Madness, A Form Of Judicial Defense
Does a mental disorder really make things easier in court for the guilty? Can it ease one's punishment and help the person get away easier? See more in the article below.

For the past centuries, a big part of the western jurisdiction was represented by the concept that a civilized society must not punish a person that is incapable of controlling his impulses - that is of course from the judicial point of view.
In 1794, a British law-court sustained the idea that a man is not responsible for an act if he doesn't know what he is doing, "not more than the savage animals". Nevertheless, the modern standards of legal responsibility are based on M' Naghten's decision, no. 1843. This rule states that a defendant can be considered innocent due to his madness only if he was so severely affected in that time that he had not been aware of what he was doing , or if he knew what he was doing he was not aware that it was a wrong thing to do. This rule had been adopted in the USA and the distinction between good and wrong had been the foundation for the majority of the decisions concerning judicial irresponsibility for almost a century. Some states have added the doctrine of the "irresistible impulse". By this it was stated the fact that some individuals might answer correctly when they are asked whether an act is good or wrong from the moral point of view, but they also might have been incapable of controlling their behavior at the crime time.
Furthermore, in the year 1970, a series of states and federal courts adopted " The Rule Of The American Institute of Law". This rule contained a new judicial definition of madness, which was more permissive. The content of the definition can be summarized by the idea that not every incapacity can eliminate responsibility. If an individual knows what he was doing but he doesn't understand it, he cannot appreciate whether it was right or wrong, in this case he cannot be considered guilty and responsible for the act.
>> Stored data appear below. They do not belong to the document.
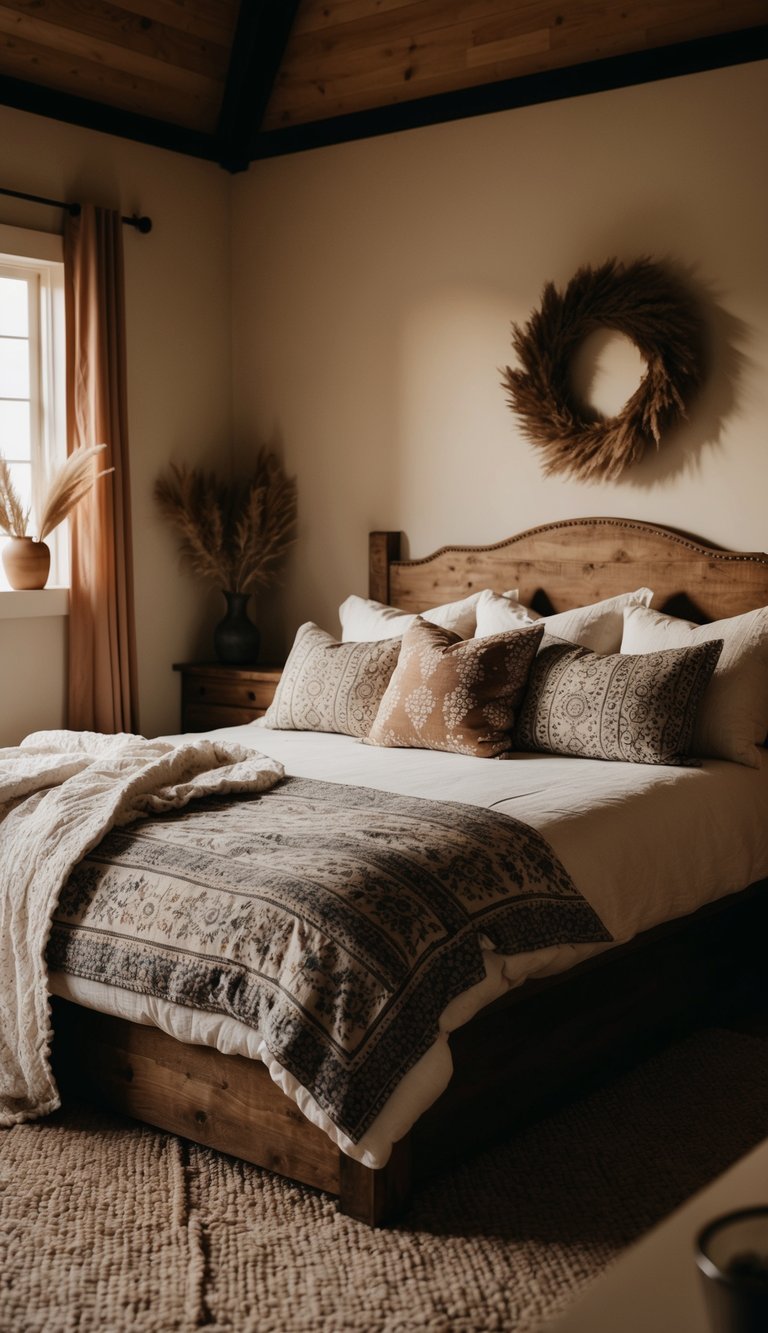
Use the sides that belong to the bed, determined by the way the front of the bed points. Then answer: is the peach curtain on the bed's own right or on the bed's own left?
on the bed's own right

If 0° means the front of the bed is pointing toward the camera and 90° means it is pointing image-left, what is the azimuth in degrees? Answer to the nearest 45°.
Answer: approximately 45°

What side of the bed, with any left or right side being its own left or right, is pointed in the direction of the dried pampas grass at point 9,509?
right

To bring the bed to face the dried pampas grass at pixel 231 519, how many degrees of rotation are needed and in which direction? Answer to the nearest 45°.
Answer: approximately 90° to its right

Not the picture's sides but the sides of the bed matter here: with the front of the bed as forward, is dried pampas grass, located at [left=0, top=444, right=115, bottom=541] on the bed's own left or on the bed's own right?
on the bed's own right

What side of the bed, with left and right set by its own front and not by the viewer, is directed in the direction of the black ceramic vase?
right

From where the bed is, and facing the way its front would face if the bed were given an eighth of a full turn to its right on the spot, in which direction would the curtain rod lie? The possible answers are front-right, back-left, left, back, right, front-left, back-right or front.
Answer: front-right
This controversy became more and more important after John Hinckley Junior was discharged due to a mental illness, even though he was one of those who tried to kill the American president Reagan in 1981. A great number of Americans were furious and very much against this decision as they believed that judicial irresponsibility is just an excuse for many guilty people to escape punishment. This reaction lead to the Act of Reform of Defense, 1984, which contains a number of stipulations meant to make the defendant's absolution of the judicial responsibility more difficult. This act stated the fact that the psychological disorder must be severe and by this were excluded the non-psychotic disorders such as anti-social personality.
Another clarification was inserted in the law concerning this problem in the last decade, about a new type of verdict: "guilty, but mentally insane". This verdict was proposed by the state of Michigan and it was adopted by another 11 states. In some of these states the verdict replaced the verdict of "innocent due to mental illness", and in other states it is just an additional opinion. "Guilty but mentally insane" permits the jury to convict a person they consider dangerous, trying in the same time to help that person get a proper treatment for his disorder.
In conclusion, madness is synonymous to judicial irresponsibility but the verdict is the one to make the difference. Some agree that mental illness should draw a "innocent" verdict but the majority believe that a mad person is dangerous for the society and even though he is considered irresponsible for his acts, he still needs to be separated from society and receive special treatment. This option is believed to be the one that gratifies society, the defendant's relatives and even himself, because it offers the opportunity to get treatment, healing and restoration therefore it eventually gives him a better chance to reinstate in the society.